To ensure smooth operations of docker-compose
it is recommended to cache a container image on every node:
cd nifi-cluster
docker-compose pull
Deployment layout:
- Acquisition node
- NiFi Cluster Manager (NCM) node
- Worker node (potentially multilpe)
cd nifi-cluster
docker-compose up
If you are running docker-compose
in a foreground, open a new terminal and execute these commands:
♨> eval $(docker-machine env --swarm host1)
♨> docker-compose ps
Name Command State Ports
----------------------------------------------------------------------------------------------------------------------------------------------
nificluster_acquisition_1 ./run.sh Up 10000/tcp, 10001/tcp, 10002/tcp, 10003/tcp, 10004/tcp, 192.168.99.104:9091->8080/tcp, 8081/tcp
nificluster_ncm_1 ./run.sh Up 10000/tcp, 10001/tcp, 10002/tcp, 10003/tcp, 10004/tcp, 192.168.99.103:9091->8080/tcp, 8081/tcp
nificluster_worker_1 ./run.sh Up 10000/tcp, 10001/tcp, 10002/tcp, 10003/tcp, 10004/tcp, 192.168.99.102:32770->8080/tcp, 8081/tcp
You are interested in the manager node nificluster_ncm_1 - http://192.168.99.103:9091
and nificluster_acquisition_1 - http://192.168.99.104:9091
nodes.
Change the number of processing nodes in a cluster (worker
is the worker node service name from our docker-compose.yml
):
♨ > docker-compose scale worker=3
Creating and starting 2 ... done
Creating and starting 3 ... done
♨ > docker-compose ps
Name Command State Ports
----------------------------------------------------------------------------------------------------------------------------------------------
nificluster_acquisition_1 ./run.sh Up 10000/tcp, 10001/tcp, 10002/tcp, 10003/tcp, 10004/tcp, 192.168.99.104:9091->8080/tcp, 8081/tcp
nificluster_ncm_1 ./run.sh Up 10000/tcp, 10001/tcp, 10002/tcp, 10003/tcp, 10004/tcp, 192.168.99.103:9091->8080/tcp, 8081/tcp
nificluster_worker_1 ./run.sh Up 10000/tcp, 10001/tcp, 10002/tcp, 10003/tcp, 10004/tcp, 192.168.99.102:32770->8080/tcp, 8081/tcp
nificluster_worker_2 ./run.sh Up 10000/tcp, 10001/tcp, 10002/tcp, 10003/tcp, 10004/tcp, 192.168.99.101:32768->8080/tcp, 8081/tcp
nificluster_worker_3 ./run.sh Up 10000/tcp, 10001/tcp, 10002/tcp, 10003/tcp, 10004/tcp, 192.168.99.102:32771->8080/tcp, 8081/tcp
Now go to the NCM host and click on the Cluster
menu item on the right. New nodes will appear shortly after registering with the
manager.
NiFi nodes will have no problems reaching out to an outside world for data (only governed by your host firewall). If, however, the intent is to push data into a cluster (NiFi listens on a port), then edit a corresponding `docker-compose.yml' file and bind your host's ports to one of the ports exposed by this docker container (10000-10004, total of 5 extra ports).

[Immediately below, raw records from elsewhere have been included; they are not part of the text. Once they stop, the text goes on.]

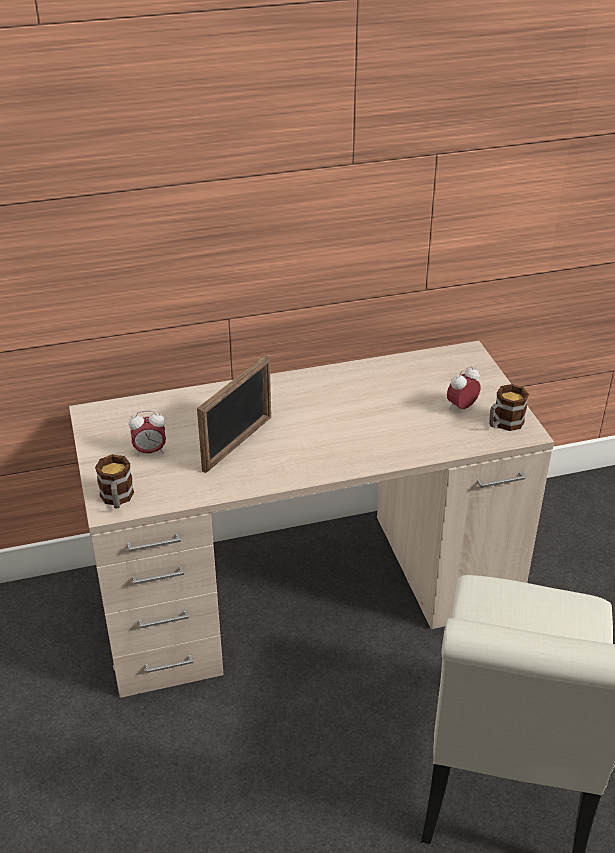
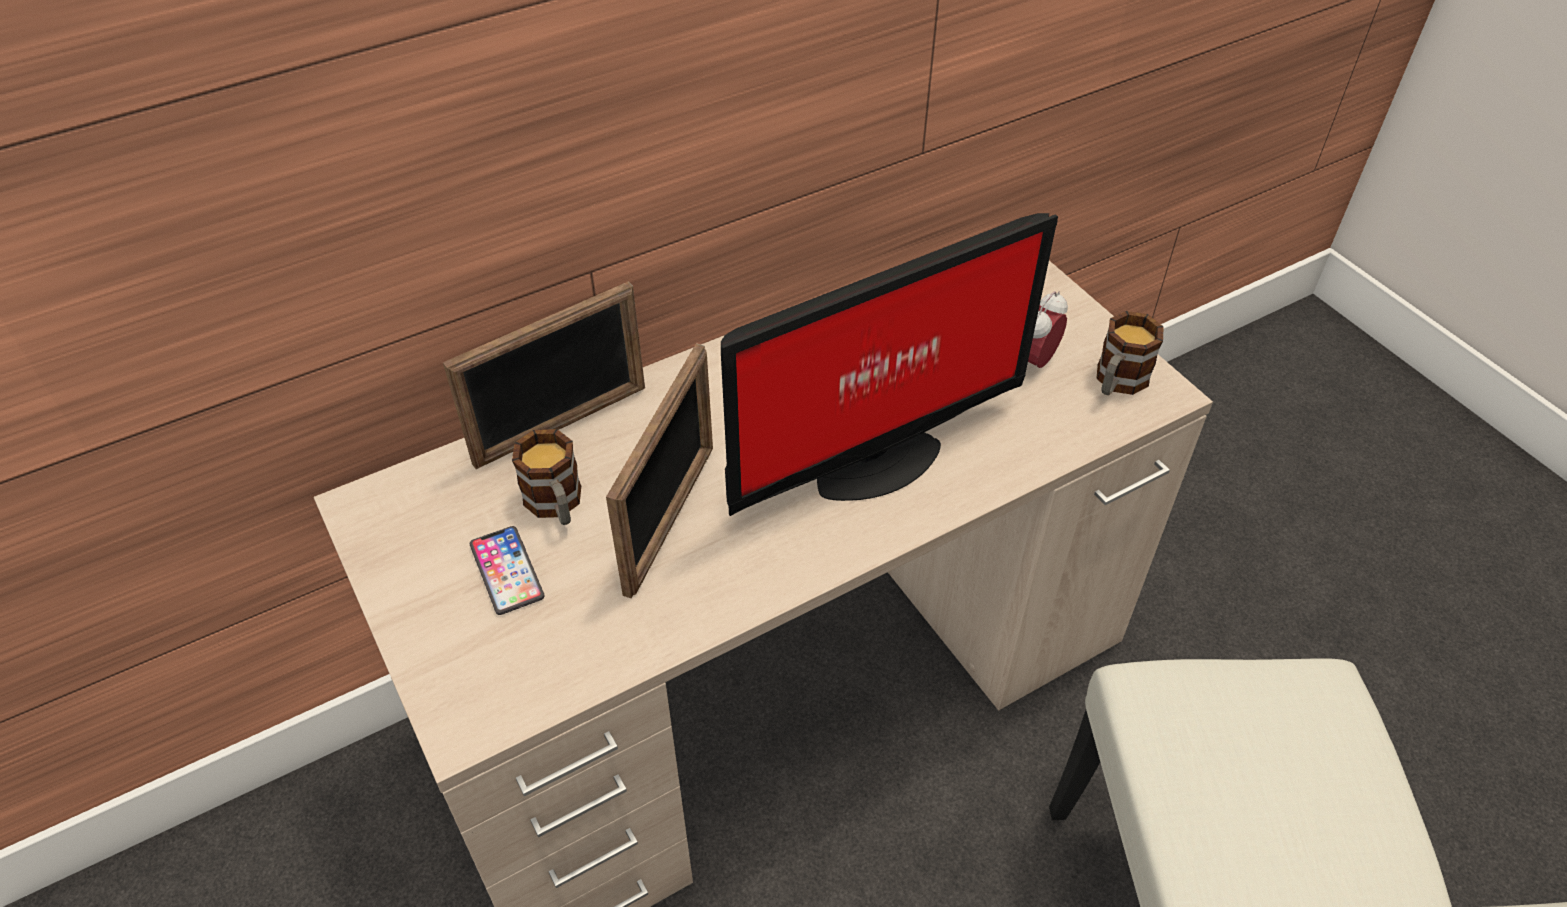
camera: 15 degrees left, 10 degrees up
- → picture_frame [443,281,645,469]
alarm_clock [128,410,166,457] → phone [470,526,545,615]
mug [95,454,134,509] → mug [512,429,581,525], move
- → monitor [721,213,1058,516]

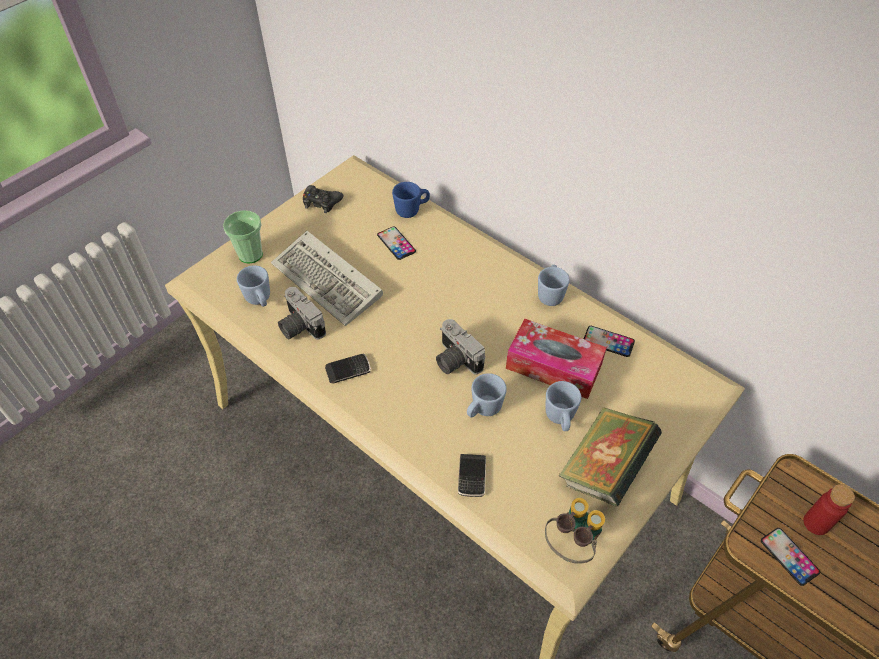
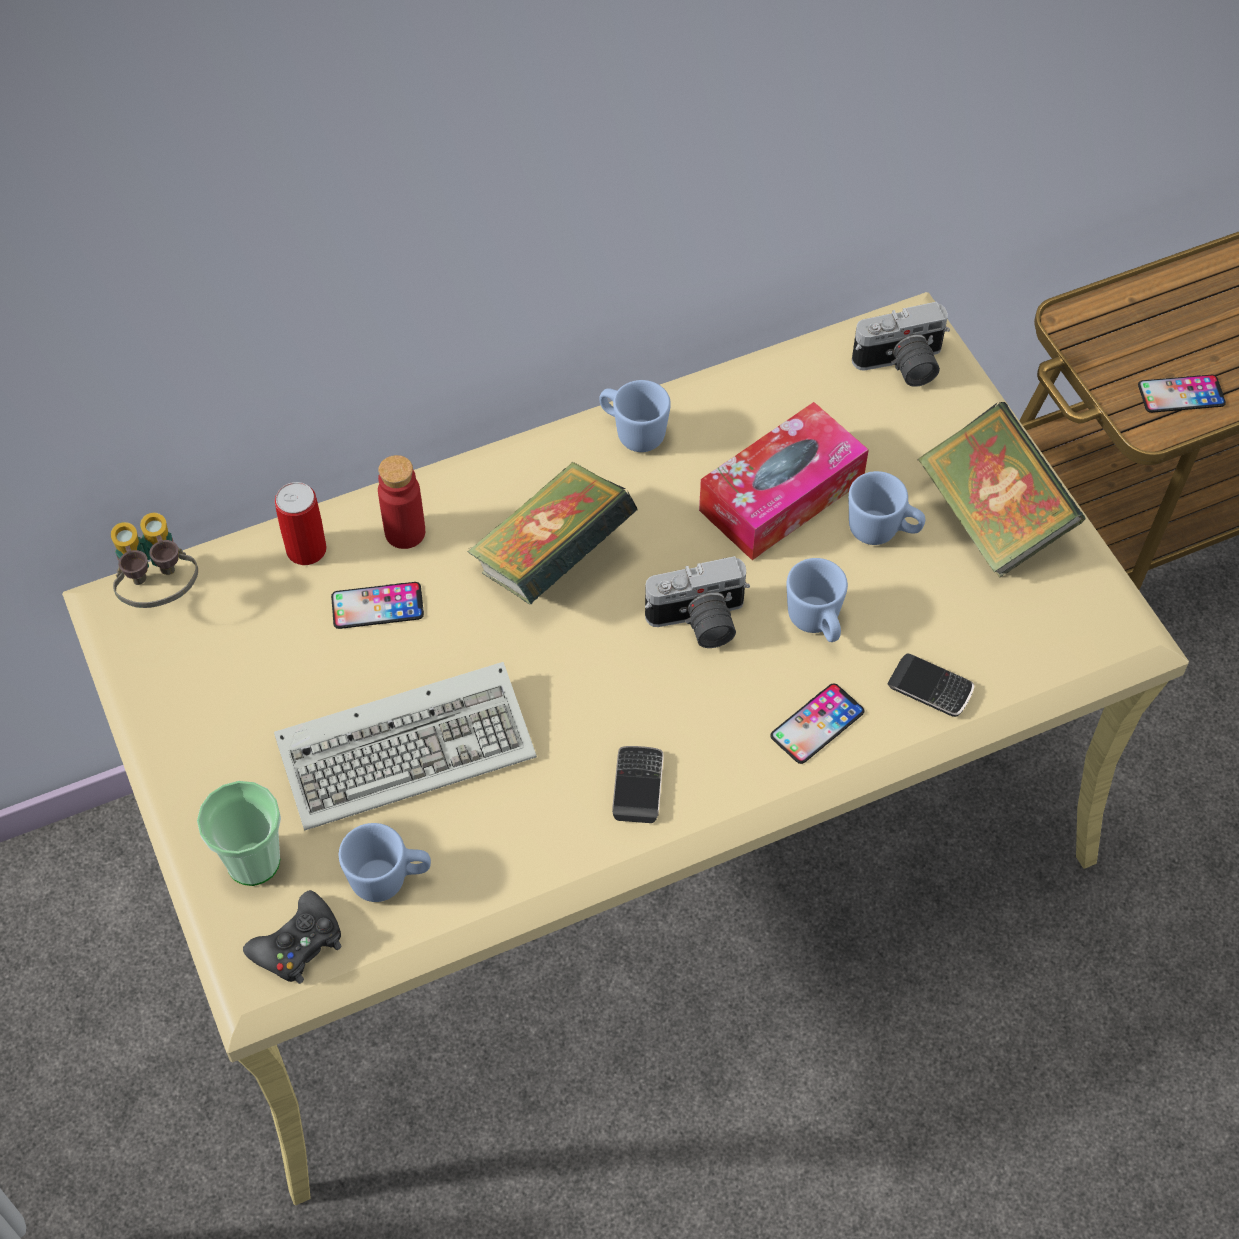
camera: 65 degrees left, 5 degrees up
binoculars [545,498,605,564] → binoculars [111,513,198,608], move
black_game_controller [303,185,343,213] → black_game_controller [243,890,342,984], move
blue_mug [392,182,430,218] → can [275,482,327,565]
red_bottle [803,484,855,535] → red_bottle [378,455,425,549], move
- → book [467,462,637,604]
phone [584,326,635,357] → phone [770,683,864,764], move
photo_camera [278,287,326,340] → photo_camera [852,302,950,387], move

Have you run bootstrap_vms.sh
script? It instructs a user to run this command at the very end, this is critical. Unfortunately, a bash script can't export variables into a caller environment, so this command has to be run manually:
eval $(docker-machine env --swarm host1)
Docker network commands will work after that.